Bonnes performances de l’agriculture

L’optimisme de Bouazgui

Par:  Réda Hadi

Les récentes performances de nos agriculteurs ont poussé le ministre de l’Agriculture, du Développement rural et de la Pêche, Abdelkader Bouazgui, à affirmer que «Les chiffres réalisés cette année et les indicateurs de production sont à même de permettre au secteur d'arrêter graduellement l'importation d'ici trois ans».

Pour M. Bouazgui, ces performances sont dues «grâce aux moyens mobilisés par l'Etat pour l'investissement dans les domaines de la production, de l'élargissement des superficies irriguées, de la mise en valeur des terres et de l'encadrement des agriculteurs dans la maîtrise du processus technique de production en se basant sur les coopératives agricoles et les établissements publics relevant du secteur».

  1. Bouazgui a qualifié, à ce propos, que la production céréalière, qui a atteint cette année 60,5 millions de quintaux, de volume record par rapport à 2017. Certes, ce secteur a connu cette année une certaine embellie, mais beaucoup d’observateurs restent dubitatifs quant à la pérennité de ces résultats, mettant en avant que ce secteur, qui souffre depuis des dizaines d’années de plusieurs facteurs tant endogènes qu’exogènes, ne peut en 3 ans, en toute objectivité, aplanir des difficultés amassées durant des décennies, et ce, d’autant plus que les principaux problèmes liés à ce secteur ne sont pas encore résolus.

En effet, la crise alimentaire qui secoue le monde a mis à nu les faiblesses de l’agriculture algérienne qui n’arrive pas à son autosuffisance aussi.Notre pays est toujours dangereusement dépendant des marchés internationaux. L’Algérie se classe parmi les dix premiers pays les plus grands importateurs de céréales.

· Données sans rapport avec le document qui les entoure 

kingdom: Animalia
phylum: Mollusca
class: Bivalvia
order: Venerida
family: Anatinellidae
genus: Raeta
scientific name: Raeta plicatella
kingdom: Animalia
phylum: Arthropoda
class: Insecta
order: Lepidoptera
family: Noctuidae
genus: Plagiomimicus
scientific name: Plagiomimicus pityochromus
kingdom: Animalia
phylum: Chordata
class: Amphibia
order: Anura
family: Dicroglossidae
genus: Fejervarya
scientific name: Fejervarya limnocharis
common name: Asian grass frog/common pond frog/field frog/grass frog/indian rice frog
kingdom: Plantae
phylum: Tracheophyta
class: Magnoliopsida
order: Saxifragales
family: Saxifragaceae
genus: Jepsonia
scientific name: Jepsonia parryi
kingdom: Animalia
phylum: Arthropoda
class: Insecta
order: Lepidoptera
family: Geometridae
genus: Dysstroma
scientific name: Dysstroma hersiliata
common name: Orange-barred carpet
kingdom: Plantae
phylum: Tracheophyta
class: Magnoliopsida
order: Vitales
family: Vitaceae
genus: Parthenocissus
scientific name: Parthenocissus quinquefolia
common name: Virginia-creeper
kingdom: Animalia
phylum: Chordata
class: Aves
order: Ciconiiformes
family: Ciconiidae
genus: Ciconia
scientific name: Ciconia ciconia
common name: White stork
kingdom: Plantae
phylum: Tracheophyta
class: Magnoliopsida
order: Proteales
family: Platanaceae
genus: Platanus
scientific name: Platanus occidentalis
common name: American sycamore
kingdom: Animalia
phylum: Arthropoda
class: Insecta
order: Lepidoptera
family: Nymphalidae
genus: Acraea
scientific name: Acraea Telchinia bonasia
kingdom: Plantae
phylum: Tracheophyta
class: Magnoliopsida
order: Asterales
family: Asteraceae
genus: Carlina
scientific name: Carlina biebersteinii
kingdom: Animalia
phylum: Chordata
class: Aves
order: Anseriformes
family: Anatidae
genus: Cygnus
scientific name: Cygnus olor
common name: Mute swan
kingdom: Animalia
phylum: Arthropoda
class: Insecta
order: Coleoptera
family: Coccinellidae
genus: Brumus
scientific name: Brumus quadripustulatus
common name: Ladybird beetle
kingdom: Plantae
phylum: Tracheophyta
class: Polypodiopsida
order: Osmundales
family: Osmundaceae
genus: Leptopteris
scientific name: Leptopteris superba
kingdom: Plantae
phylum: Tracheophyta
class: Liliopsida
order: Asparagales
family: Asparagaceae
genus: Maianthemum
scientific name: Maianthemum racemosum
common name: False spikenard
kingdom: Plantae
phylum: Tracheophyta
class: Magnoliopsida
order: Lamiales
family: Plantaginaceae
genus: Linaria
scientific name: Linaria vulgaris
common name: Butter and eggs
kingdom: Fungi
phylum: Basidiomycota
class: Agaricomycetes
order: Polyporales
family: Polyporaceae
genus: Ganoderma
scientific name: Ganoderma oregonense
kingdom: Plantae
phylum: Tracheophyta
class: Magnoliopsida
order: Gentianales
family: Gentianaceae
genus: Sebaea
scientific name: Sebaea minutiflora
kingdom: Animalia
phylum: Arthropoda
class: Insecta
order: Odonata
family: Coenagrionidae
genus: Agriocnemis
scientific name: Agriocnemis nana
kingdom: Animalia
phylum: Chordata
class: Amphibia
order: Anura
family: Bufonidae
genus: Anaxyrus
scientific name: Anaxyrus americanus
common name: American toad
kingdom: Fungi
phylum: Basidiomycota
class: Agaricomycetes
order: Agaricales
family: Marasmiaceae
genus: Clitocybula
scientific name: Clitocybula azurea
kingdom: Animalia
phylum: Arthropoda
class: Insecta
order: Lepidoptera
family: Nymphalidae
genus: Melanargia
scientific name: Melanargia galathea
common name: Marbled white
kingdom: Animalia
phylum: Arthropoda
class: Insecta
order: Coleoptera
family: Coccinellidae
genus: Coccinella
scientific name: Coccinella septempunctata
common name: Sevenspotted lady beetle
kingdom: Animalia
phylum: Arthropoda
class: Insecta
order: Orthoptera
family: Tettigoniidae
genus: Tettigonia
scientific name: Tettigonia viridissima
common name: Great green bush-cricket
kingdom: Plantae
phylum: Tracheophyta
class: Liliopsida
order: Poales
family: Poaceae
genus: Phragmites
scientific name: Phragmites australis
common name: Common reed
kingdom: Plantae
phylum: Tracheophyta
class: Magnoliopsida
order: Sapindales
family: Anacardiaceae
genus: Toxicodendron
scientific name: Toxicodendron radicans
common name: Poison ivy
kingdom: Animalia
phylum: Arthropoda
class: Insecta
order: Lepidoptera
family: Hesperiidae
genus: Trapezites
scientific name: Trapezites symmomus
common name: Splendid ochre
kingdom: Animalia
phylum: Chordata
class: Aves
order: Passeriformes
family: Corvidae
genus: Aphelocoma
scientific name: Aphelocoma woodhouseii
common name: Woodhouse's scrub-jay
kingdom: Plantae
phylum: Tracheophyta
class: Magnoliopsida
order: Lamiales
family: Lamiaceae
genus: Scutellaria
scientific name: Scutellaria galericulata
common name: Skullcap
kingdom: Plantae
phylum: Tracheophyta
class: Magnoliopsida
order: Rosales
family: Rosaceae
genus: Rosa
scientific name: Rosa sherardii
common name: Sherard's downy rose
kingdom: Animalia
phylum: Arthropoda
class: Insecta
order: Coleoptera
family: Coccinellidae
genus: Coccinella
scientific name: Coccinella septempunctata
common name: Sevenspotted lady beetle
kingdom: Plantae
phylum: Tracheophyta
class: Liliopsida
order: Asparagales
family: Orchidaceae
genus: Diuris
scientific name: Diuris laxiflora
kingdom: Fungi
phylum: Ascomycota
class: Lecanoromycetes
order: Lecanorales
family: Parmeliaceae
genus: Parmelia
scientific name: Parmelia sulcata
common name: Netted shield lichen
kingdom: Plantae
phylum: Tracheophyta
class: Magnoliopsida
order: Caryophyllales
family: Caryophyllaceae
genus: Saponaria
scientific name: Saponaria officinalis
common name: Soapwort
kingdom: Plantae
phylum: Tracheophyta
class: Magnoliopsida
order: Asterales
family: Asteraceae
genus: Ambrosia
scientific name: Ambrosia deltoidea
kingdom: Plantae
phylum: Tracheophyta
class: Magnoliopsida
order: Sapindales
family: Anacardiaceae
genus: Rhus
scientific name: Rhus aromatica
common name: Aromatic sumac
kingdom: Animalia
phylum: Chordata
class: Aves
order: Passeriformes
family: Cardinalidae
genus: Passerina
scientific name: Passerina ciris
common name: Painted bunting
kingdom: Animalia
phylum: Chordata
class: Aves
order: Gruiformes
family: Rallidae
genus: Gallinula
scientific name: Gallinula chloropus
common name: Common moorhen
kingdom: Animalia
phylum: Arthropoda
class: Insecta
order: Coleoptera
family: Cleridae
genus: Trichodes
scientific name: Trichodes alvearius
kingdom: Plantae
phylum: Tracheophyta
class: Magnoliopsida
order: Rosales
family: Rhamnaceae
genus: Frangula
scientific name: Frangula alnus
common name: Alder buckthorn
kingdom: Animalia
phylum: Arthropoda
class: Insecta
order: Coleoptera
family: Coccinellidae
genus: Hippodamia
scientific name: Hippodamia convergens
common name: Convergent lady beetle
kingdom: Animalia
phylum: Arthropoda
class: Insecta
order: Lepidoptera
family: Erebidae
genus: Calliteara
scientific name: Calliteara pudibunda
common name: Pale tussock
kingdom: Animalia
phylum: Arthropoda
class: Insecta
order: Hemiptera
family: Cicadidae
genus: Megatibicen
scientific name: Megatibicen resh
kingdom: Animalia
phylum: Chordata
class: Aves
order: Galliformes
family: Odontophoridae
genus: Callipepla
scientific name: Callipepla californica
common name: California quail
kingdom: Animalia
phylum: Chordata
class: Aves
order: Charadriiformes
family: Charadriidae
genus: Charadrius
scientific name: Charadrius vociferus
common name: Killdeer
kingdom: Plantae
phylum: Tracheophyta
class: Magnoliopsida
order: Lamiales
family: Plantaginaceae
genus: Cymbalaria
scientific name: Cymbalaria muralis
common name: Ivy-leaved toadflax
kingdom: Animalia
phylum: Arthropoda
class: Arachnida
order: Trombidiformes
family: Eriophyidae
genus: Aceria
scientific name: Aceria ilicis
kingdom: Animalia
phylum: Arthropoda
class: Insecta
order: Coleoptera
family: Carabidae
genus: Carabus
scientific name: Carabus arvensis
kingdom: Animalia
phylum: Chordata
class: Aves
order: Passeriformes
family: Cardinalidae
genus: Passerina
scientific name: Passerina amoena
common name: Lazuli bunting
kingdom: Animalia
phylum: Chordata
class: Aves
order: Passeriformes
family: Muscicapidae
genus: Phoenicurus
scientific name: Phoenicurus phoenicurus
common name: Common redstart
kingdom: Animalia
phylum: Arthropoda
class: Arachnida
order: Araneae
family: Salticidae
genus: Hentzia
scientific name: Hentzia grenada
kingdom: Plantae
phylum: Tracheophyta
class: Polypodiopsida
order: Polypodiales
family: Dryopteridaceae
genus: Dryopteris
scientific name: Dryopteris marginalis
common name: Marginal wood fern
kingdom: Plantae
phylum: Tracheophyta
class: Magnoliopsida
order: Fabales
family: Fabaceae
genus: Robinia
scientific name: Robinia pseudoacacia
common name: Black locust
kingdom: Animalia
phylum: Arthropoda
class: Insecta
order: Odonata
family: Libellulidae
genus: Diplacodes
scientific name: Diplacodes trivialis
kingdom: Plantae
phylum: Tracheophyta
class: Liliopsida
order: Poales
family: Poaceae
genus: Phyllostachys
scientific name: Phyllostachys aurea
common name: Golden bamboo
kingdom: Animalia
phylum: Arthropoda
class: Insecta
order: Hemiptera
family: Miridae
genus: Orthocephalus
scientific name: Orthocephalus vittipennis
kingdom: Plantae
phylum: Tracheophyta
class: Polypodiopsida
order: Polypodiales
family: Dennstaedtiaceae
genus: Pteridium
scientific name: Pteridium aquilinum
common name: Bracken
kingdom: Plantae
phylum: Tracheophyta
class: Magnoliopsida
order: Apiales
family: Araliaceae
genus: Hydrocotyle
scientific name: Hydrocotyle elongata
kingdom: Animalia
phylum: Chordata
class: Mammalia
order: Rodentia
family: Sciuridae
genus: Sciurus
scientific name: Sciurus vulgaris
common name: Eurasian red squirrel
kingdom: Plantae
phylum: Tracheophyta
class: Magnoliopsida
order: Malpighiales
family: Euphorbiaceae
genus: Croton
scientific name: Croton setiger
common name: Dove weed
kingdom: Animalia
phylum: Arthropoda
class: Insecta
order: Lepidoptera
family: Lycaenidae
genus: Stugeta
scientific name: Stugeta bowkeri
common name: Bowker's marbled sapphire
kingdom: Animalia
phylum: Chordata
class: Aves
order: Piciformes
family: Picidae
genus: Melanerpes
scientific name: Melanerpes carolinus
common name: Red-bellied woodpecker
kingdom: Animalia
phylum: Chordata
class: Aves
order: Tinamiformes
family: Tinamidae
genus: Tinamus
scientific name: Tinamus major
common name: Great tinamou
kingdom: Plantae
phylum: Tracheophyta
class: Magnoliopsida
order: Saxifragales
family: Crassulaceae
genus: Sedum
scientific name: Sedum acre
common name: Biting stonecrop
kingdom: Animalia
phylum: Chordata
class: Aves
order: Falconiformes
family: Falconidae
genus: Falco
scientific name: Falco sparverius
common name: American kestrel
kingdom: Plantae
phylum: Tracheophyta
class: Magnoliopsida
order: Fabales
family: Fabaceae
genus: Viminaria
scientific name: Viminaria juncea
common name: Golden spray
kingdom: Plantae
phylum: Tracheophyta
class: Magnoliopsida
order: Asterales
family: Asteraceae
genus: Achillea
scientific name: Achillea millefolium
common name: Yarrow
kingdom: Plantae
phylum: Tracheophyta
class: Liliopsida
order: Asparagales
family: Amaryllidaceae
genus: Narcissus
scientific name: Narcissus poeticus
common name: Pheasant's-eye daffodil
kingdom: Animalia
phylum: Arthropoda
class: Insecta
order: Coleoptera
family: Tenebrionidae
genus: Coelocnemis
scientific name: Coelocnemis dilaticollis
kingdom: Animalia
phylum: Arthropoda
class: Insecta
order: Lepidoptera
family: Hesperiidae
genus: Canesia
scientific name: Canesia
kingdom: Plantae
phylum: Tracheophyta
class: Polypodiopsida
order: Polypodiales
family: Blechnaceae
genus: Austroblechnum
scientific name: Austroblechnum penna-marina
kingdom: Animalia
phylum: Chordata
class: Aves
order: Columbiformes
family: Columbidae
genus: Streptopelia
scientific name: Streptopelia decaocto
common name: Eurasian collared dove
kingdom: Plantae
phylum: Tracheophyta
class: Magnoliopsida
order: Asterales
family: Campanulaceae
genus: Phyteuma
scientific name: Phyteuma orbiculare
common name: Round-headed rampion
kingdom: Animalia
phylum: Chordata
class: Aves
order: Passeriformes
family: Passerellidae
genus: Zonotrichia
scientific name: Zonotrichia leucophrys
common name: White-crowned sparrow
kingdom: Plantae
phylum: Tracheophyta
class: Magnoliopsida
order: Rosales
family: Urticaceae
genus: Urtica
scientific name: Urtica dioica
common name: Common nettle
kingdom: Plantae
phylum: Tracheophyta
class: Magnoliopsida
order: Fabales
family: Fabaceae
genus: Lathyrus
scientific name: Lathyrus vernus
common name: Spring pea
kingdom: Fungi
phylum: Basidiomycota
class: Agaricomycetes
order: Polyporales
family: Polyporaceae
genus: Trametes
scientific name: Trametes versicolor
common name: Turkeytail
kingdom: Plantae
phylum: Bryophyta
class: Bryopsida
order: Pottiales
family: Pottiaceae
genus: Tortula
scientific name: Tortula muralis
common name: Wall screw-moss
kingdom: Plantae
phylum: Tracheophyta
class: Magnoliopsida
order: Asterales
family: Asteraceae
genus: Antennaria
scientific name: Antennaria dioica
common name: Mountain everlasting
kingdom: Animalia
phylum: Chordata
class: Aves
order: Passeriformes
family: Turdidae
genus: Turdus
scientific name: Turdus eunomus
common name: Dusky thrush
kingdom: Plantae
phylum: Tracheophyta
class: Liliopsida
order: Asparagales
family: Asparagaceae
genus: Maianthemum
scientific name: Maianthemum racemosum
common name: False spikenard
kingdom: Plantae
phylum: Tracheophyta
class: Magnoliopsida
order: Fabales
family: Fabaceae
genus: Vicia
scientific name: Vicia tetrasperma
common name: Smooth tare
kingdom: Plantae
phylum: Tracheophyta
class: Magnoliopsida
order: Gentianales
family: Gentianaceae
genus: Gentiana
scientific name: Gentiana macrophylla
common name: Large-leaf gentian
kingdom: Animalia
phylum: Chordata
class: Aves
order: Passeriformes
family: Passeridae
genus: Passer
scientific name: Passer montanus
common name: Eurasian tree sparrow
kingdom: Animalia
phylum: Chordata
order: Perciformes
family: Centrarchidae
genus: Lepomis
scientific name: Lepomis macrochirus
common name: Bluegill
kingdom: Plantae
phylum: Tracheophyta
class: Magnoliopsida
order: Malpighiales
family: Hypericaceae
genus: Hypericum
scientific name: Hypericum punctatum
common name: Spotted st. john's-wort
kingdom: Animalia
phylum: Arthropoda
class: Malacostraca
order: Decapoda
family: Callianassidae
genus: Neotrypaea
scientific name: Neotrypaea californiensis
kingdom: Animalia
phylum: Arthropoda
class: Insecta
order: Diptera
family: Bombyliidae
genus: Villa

Il en est de même pour d’autres produits agricoles tels que le lait en poudre, les huiles, le sucre et le café. Cette situation aurait été moins intenable si l’Algérie arriverait à exporter ce que ses terres produiraient afin d’équilibrer sa balance commerciale agricole. Seulement une quantité marginale de dattes, de vin et quelques produits maraîchers ont pu se frayer une petite place dans les marchés étrangers.Malgré les réaffirmations récurrentes, l’agriculture reste un problème lancinant qui se traduit par des résultats mitigés, comme l’atteste en particulier l’importance des terres en jachère.

L’Algérie semble ne pas pouvoir résoudre les problèmes de ce secteur stratégique alors même que les questions de sécurité alimentaire et de dépendance vis-à-vis des importations se posent de manière croissante.Au-delà de toutes les dispositions qui sont prises par les pouvoirs publics, l’agriculture souffre toujours du manque de main-d’œuvre qualifiée et saisonnière.En sus de cela, notre agriculture est pratiquée d’une manière très traditionnelle, avec des moyens modernes, sans aucune formation et encore moins de suivi de la part des chambres d’agriculture. Ses insuffisances sont trop marquées pour être ignorées.

De plus, ce qui caractérise notre agriculture, c’est que celle-ci se trouve pratiquement entre les mains des spéculateurs qui agissent sur les prix et sur la production.En outre, les réformes de 2008 n’arrivent pas encore à réduire la dépendance alimentaire du pays. Alors que le problème est déjà ancien, la surface des terres en jachère se maintient à 3 millions d’hectares et résiste à tout volontarisme d’État.Comme pour d’autres questions touchant l’agriculture en Algérie, le problème foncier devrait faire l’objet de longs développements fondés sur des études portant sur les pratiques concrètes.

Mais c’est un fait que la question foncière reste primordiale dans le développement de notre agriculture, même si ces derniers temps des régularisations foncières ont été opérées. Le problème des terres en jachère se pose toujours avec acuité et aucune solution durable ne semble être pour le moment trouvée.

Tous ces problèmes non résolus n’ont pas entamé l’optimisme débordant de M. Bouazgui qui confirme que «Le secteur progresse suivant les recommandations issues des dernières assises nationales sur l'agriculture et conformément au plan décidé par le président de la République, Abdelaziz Bouteflika en 2009».